Abschließend sorgt etwas Silikon-Spray dafür, dass die Scharniere an Relaxmöbeln oder die Laufschienen ausziehbarer Tische leichtgängig bleiben. Mit etwas Autowachs, welches mit Hilfe eines weichen, fusselfreien Tuchs gleichmäßig auf den Oberflächen verteilt wird, sehen Ihre Möbel wieder (nahezu) wie neu aus.

Wie reinigt man Geflecht- oder Polyrattan-Möbel?

Die Schmuckstücke aus groben Geflechtfäden sind vergleichsweise simpel, was Ihre Reinigung und Pfleg angeht. Sie kommen mit einer Dusche aus dem Gartenschlauch ebenso gut zurecht, wie mit einer sanften „Massage“ des Hochdruckreinigers oder einem Schwamm. 

Bei hartnäckigerer Verschmutzung verwenden Sie eine Bürste, warmes Wasser und eine Seifenlauge. Trotzdem gilt natürlich auch hier: Bitte unbedingt die Reinigungsempfehlungen der Hersteller befolgen, speziell bei sehr feinen Geflechten raten diese häufig vom Gebrauch des Hochdruckreinigers ab.

Unser Geheimtipp für schwer zugängliche Stellen: eine Zahnbürste.

Was Sie über die Reinigung von Bezügen und Gewebeflächen (Textilene, Batyline®) wissen sollten

Die mehr oder weniger farbigen Hingucker symbolisieren die besondere Wohnlichkeit hochwertiger Balkon-, Garten- und Terrassenmöbel. Im Freien sind Kissen und Polster allerdings den Launen des Wetters „hilflos“ ausgesetzt. Feuchtigkeit und intensive Sonneneinstrahlung hinterlassen bereits nach kurzer Zeit ihre Spuren.

Wer daher lange Freude an seinen gemütlich weichen „Begleitern“ haben möchte, setzt auf ein innovatives Outdoor-Gewebe. Und eine wetterfeste Lagermöglichkeit.

Manche Hersteller bieten abnehmbare, waschbare Bezüge an, was natürlich besonders komfortabel ist, wenn dies mittels Reißverschluss erfolgen kann. Bitte befolgen Sie unbedingt die Waschhinweise. Bei einer Maschinenwäsche empfiehlt es sich unter anderem, weniger Teile in die Trommel zu geben, ein flüssiges Waschmittel zu verwenden, auf den Schleudergang zu verzichten und die Textilien tropfnass aufzuhängen.

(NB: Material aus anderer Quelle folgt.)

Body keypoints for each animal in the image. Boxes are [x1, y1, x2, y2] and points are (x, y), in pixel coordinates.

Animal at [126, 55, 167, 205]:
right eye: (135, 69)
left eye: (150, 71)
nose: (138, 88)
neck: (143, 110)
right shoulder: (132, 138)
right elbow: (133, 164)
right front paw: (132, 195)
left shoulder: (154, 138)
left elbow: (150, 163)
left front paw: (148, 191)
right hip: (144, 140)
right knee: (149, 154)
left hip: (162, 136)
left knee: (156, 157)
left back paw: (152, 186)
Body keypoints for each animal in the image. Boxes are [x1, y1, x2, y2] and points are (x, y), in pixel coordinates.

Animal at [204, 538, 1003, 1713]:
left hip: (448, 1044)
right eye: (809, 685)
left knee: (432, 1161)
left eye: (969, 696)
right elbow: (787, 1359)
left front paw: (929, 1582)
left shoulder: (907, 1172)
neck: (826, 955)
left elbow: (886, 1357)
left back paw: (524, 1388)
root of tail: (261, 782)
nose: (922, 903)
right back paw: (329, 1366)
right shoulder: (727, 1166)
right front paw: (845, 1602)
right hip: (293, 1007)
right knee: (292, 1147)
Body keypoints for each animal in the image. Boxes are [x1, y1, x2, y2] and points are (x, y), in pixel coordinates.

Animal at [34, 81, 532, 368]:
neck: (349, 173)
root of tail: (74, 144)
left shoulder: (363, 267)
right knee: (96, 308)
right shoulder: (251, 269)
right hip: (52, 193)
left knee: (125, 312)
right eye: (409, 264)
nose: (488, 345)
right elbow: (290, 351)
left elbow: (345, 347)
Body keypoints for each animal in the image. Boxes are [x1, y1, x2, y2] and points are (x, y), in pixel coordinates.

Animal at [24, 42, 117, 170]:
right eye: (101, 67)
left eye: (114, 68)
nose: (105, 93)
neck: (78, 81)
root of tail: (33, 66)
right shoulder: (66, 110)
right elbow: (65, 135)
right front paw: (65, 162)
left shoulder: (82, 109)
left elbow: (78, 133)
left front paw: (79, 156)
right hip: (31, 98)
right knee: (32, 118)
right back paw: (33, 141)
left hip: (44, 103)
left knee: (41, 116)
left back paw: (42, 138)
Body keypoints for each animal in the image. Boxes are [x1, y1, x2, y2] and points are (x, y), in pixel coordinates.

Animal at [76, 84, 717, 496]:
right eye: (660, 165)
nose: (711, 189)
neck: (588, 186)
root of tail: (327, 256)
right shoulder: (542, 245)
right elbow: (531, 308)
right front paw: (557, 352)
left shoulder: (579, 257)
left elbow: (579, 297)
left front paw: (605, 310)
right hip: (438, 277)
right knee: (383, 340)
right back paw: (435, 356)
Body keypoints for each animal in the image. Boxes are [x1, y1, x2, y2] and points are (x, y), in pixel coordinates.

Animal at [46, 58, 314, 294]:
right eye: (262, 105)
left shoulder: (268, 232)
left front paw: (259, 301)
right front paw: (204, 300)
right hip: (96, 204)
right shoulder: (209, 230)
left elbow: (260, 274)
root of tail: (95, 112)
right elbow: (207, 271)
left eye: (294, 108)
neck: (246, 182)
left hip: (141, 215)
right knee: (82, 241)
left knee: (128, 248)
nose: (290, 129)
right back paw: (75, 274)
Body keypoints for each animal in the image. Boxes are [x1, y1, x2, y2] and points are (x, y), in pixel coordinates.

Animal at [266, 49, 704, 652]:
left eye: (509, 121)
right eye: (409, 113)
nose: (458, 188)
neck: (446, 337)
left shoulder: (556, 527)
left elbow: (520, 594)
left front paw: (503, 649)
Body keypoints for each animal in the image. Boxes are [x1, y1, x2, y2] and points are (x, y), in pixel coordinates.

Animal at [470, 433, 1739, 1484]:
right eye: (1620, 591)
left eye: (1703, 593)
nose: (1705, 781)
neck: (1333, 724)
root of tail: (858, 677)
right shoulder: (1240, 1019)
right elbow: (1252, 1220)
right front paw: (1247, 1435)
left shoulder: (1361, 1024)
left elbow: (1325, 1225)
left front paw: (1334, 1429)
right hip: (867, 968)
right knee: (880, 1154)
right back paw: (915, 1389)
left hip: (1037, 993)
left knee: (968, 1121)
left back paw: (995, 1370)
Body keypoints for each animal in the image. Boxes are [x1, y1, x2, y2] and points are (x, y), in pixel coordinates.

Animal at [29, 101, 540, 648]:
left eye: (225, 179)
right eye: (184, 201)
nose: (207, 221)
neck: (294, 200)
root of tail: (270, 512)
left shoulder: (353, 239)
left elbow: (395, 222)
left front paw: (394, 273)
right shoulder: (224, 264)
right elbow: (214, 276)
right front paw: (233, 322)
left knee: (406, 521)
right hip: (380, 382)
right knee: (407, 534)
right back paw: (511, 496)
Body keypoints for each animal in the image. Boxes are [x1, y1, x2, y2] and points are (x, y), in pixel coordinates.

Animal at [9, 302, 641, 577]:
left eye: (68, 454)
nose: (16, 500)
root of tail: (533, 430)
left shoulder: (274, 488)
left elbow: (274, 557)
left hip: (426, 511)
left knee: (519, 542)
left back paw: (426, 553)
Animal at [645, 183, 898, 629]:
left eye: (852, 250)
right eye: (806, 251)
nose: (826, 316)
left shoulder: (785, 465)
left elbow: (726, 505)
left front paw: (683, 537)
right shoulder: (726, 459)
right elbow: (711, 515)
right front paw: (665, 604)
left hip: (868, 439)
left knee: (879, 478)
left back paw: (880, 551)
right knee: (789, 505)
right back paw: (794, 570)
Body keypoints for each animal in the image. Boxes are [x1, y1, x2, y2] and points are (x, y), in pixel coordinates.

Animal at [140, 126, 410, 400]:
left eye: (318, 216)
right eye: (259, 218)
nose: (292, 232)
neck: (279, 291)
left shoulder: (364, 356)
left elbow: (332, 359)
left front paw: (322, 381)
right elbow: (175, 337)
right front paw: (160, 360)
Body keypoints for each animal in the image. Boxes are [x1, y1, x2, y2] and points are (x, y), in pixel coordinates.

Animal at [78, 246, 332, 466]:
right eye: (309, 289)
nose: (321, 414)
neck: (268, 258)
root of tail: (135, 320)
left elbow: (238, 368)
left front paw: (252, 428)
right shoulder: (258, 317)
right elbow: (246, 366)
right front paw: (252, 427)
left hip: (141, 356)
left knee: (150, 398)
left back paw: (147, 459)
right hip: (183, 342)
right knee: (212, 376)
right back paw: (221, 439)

Sitzflächen, Rückenlehnen oder Liegeflächen aus Textilene- oder Batyline®-Gewebe sind per se wasserabweisend und schnelltrocknend. Am besten bringt man sie mit einer milden Seifenlauge und einer weichen Bürste wieder auf Vordermann. Der Gartenschlauch sollte, wenn überhaupt, nur mit einem schwachen Strahl eingesetzt werden, Hochdruckreiniger oder Scheuermittel dagegen auf keinen Fall. Durch übermäßigen Druck bestünde die Gefahr, dass die Nylonfasern reißen oder die sie schützende Kunststoffummantelung beschädigt wird.

Tischplatten aus HPL (High Pressure Laminate) oder Keramik richtig säubern

Das Material HPL, also ein unter Hochdruck verpresstes Laminat aus mehreren, in Melaminharz getränkten Papierschichten, ist aufgrund seiner Abrieb-, Kratz- und Schlagfestigkeit, insbesondere als Tischplatte, im Outdoorbereich äußerst beliebt. Ebenso wie Keramik ist es UV- und witterungsbeständig, langlebig sowie fleckenbeständig und pflegeleicht. Wie so oft gilt: milde Seifenlauge, ein Schwamm oder eine weiche Bürste sollten zum Reinigen genügen, Hochdruckreiniger, aggressive, chemische Mittel oder Scheuermittel dagegen sind verboten.

Sofern sich Ihre Holzterrasse ebenfalls eine solche Schönheitsbehandlung wünscht, haben wir hier für Sie die richtige Vorgehensweise zusammengestellt: Reinigung einer Holzterrasse.

Dann wünschen wir eine tiefenentspannte Outdoor-Saison!